* **WORK REQUEST 1**
In the feature request about resuming training with new datasets, rewrite everything from "Description" down to "new datasets mid-epoch.", replacing "datasets" with "data sources".
* **WORK REQUEST 2**
In the feature request about resuming training with new datasets, what happens once a sufficient validation loss is reached?
* **WORK REQUEST 3**
Please continue the feature request about resuming training with new datasets from where it stops.

* **SELECTED TEXT**
§ §

Description
🚀 Feature
Right now, you can change the datasets used in a CombinedStreamingDataset
and resume training on epoch boundaries. It would be great if you could resume training with new datasets mid-epoch.
Motivation
When we're doing curriculum learning, we don't know the right number of steps or epochs to train. If we reach a sufficient validation loss, we kill the training and resume training with a new group of datasets (i.e. adjust the curriculum). Accordingly, we often have to kill training mid-epoch and restart with new datasets.
Pitch
If you are training with N datasets and kill training K steps into epoch N, change the underlying datasets, and resume training from a checkpoint that was saved mid-epoch, the trainer should jump to epoch N + 1 with the new datasets, the old optimizer state, the correct global batch index.

§ §

* **ENTRIES SHOWN**
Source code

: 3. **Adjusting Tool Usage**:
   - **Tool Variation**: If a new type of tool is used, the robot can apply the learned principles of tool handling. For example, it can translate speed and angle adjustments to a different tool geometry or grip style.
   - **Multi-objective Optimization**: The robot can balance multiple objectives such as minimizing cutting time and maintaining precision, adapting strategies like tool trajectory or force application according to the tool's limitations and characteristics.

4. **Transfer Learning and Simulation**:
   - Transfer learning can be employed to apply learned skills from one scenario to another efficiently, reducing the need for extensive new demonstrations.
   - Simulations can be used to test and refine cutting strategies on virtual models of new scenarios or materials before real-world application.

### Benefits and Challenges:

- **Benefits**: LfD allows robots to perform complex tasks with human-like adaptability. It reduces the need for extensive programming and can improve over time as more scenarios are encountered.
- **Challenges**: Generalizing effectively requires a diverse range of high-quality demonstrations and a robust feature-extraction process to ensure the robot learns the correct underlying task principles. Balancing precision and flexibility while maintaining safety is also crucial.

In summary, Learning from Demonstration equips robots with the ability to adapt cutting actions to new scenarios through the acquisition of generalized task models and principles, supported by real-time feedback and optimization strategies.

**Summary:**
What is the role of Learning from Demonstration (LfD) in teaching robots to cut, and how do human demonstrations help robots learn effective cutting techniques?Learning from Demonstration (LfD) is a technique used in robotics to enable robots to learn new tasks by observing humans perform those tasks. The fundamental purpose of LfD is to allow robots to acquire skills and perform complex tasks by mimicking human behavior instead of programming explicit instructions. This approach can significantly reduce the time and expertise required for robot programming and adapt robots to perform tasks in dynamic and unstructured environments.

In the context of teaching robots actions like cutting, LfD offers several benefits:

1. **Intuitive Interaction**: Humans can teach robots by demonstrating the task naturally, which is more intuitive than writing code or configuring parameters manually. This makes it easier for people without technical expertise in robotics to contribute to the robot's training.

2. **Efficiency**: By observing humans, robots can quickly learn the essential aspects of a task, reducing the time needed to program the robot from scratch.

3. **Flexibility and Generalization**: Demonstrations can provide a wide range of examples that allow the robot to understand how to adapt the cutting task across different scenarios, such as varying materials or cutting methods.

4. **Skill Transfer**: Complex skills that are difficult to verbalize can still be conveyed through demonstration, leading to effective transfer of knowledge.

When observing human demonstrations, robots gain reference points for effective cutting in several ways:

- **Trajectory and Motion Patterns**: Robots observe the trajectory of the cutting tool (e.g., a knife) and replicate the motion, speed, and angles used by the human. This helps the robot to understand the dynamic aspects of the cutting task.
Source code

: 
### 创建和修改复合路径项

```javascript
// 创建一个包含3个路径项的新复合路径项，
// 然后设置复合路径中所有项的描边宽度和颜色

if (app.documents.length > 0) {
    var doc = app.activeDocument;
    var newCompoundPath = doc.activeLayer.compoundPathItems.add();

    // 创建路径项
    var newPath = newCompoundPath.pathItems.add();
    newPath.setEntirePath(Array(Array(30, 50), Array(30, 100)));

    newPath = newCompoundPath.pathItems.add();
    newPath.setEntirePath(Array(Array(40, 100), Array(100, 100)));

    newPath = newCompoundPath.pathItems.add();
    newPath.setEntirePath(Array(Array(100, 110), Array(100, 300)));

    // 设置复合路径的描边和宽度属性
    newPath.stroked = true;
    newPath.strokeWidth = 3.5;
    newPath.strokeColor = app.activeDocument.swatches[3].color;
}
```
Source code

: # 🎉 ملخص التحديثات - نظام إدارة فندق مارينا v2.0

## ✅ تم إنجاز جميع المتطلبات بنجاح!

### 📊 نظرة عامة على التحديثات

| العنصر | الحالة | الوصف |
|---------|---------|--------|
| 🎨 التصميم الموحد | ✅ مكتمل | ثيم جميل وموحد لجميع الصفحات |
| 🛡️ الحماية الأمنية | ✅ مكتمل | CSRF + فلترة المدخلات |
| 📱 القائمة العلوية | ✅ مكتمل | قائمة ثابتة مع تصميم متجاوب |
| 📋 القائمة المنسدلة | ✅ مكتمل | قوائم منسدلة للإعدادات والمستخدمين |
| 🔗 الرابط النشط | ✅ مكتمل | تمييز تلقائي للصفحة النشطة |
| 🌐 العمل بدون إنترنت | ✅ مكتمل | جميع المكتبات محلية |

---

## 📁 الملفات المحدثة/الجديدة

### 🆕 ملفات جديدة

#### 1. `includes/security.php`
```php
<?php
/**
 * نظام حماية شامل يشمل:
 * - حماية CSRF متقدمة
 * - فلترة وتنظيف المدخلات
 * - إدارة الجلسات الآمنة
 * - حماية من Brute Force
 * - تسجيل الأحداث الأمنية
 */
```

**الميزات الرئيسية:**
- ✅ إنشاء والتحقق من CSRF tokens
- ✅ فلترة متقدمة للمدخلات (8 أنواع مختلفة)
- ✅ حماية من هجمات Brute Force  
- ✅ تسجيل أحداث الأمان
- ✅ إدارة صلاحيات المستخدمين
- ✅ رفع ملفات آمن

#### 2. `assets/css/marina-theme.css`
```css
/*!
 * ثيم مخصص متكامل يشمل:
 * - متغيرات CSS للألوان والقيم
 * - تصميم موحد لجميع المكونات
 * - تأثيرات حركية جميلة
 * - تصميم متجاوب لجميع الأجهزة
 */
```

§ §

* **ANSWER SECTION 1**
Description
🚀 Feature
Right now, you can change the data sources used in a CombinedStreamingDataset
and resume training on epoch boundaries. It would be great if you could resume training with new data sources mid-epoch.

* **ANSWER SECTION 2**
The training is killed and resumed with a new group of datasets, adjusting the curriculum.

* **ANSWER SECTION 3**
Alternatives
Right now, we have two workarounds:
- Delete the
loops
part of the last saved mid-epoch checkpoint, before we resume training with different datasets. This isn't a great solution - because you resume training at epoch 0, which messes with any learning rate schedulers we have. - Copy the
loops
part of the last saved epoch checkpoint into the more recent epoch that was saved mid-epoch, before we resume training with different datasets. This approximately mitigates the learning rate scheduler issue -- but isn't the cleanest solution and is a pain to do manually every time.